◆ **Activity**:
Every entry that follows should be written out again exactly.

◆ **Exercise data**:
- - -
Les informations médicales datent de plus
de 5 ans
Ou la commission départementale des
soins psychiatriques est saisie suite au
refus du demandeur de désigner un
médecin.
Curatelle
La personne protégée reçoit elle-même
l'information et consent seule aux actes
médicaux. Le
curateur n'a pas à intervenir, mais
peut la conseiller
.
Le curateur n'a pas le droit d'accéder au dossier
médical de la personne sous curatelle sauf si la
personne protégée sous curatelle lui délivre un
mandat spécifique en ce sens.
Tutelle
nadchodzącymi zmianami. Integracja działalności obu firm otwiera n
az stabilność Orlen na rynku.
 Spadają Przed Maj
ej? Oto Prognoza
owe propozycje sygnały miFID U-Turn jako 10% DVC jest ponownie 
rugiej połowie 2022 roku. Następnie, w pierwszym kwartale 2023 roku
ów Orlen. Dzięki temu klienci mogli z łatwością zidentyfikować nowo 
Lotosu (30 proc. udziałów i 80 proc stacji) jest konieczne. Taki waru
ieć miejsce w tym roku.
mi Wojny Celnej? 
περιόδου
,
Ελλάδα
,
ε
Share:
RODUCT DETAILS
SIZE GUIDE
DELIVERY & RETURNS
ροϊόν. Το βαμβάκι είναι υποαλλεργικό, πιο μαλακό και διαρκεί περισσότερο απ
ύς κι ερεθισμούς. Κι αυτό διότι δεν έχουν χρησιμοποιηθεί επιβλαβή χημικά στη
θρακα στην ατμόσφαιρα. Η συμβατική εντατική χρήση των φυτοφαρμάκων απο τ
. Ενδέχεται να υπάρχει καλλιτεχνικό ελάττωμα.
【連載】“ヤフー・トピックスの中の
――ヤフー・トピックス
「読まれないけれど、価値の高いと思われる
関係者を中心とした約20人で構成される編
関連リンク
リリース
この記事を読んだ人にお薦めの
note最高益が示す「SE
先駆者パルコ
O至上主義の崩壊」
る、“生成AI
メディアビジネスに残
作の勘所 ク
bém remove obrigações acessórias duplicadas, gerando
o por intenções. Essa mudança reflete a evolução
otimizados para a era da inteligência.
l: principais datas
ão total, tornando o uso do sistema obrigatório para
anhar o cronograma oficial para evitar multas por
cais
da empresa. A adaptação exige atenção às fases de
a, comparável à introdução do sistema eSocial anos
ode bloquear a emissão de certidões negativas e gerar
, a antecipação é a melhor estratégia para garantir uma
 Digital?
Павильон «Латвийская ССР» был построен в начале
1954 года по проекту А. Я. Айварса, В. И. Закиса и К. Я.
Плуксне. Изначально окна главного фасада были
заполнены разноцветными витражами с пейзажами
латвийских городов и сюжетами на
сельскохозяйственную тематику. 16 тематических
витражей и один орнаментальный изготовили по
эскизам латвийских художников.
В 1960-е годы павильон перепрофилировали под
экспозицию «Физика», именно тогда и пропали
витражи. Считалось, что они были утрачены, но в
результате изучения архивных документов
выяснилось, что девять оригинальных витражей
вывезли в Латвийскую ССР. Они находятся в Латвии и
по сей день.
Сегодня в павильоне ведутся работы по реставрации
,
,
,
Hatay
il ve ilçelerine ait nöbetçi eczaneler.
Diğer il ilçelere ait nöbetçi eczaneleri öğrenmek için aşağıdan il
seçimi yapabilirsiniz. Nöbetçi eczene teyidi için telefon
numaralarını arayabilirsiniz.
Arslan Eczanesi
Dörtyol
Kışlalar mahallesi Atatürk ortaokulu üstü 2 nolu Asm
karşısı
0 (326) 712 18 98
- - -
◆ **Answer**:
Les informations médicales datent de plus
de 5 ans
Ou la commission départementale des
soins psychiatriques est saisie suite au
refus du demandeur de désigner un
médecin.
Curatelle
La personne protégée reçoit elle-même
l'information et consent seule aux actes
médicaux. Le
curateur n'a pas à intervenir, mais
peut la conseiller
.
Le curateur n'a pas le droit d'accéder au dossier
médical de la personne sous curatelle sauf si la
personne protégée sous curatelle lui délivre un
mandat spécifique en ce sens.
Tutelle
nadchodzącymi zmianami. Integracja działalności obu firm otwiera n
az stabilność Orlen na rynku.
 Spadają Przed Maj
ej? Oto Prognoza
owe propozycje sygnały miFID U-Turn jako 10% DVC jest ponownie 
rugiej połowie 2022 roku. Następnie, w pierwszym kwartale 2023 roku
ów Orlen. Dzięki temu klienci mogli z łatwością zidentyfikować nowo 
Lotosu (30 proc. udziałów i 80 proc stacji) jest konieczne. Taki waru
ieć miejsce w tym roku.
mi Wojny Celnej? 
περιόδου
,
Ελλάδα
,
ε
Share:
RODUCT DETAILS
SIZE GUIDE
DELIVERY & RETURNS
ροϊόν. Το βαμβάκι είναι υποαλλεργικό, πιο μαλακό και διαρκεί περισσότερο απ
ύς κι ερεθισμούς. Κι αυτό διότι δεν έχουν χρησιμοποιηθεί επιβλαβή χημικά στη
θρακα στην ατμόσφαιρα. Η συμβατική εντατική χρήση των φυτοφαρμάκων απο τ
. Ενδέχεται να υπάρχει καλλιτεχνικό ελάττωμα.
【連載】“ヤフー・トピックスの中の
――ヤフー・トピックス
「読まれないけれど、価値の高いと思われる
関係者を中心とした約20人で構成される編
関連リンク
リリース
この記事を読んだ人にお薦めの
note最高益が示す「SE
先駆者パルコ
O至上主義の崩壊」
る、“生成AI
メディアビジネスに残
作の勘所 ク
bém remove obrigações acessórias duplicadas, gerando
o por intenções. Essa mudança reflete a evolução
otimizados para a era da inteligência.
l: principais datas
ão total, tornando o uso do sistema obrigatório para
anhar o cronograma oficial para evitar multas por
cais
da empresa. A adaptação exige atenção às fases de
a, comparável à introdução do sistema eSocial anos
ode bloquear a emissão de certidões negativas e gerar
, a antecipação é a melhor estratégia para garantir uma
 Digital?
Павильон «Латвийская ССР» был построен в начале
1954 года по проекту А. Я. Айварса, В. И. Закиса и К. Я.
Плуксне. Изначально окна главного фасада были
заполнены разноцветными витражами с пейзажами
латвийских городов и сюжетами на
сельскохозяйственную тематику. 16 тематических
витражей и один орнаментальный изготовили по
эскизам латвийских художников.
В 1960-е годы павильон перепрофилировали под
экспозицию «Физика», именно тогда и пропали
витражи. Считалось, что они были утрачены, но в
результате изучения архивных документов
выяснилось, что девять оригинальных витражей
вывезли в Латвийскую ССР. Они находятся в Латвии и
по сей день.
Сегодня в павильоне ведутся работы по реставрации
,
,
,
Hatay
il ve ilçelerine ait nöbetçi eczaneler.
Diğer il ilçelere ait nöbetçi eczaneleri öğrenmek için aşağıdan il
seçimi yapabilirsiniz. Nöbetçi eczene teyidi için telefon
numaralarını arayabilirsiniz.
Arslan Eczanesi
Dörtyol
Kışlalar mahallesi Atatürk ortaokulu üstü 2 nolu Asm
karşısı
0 (326) 712 18 98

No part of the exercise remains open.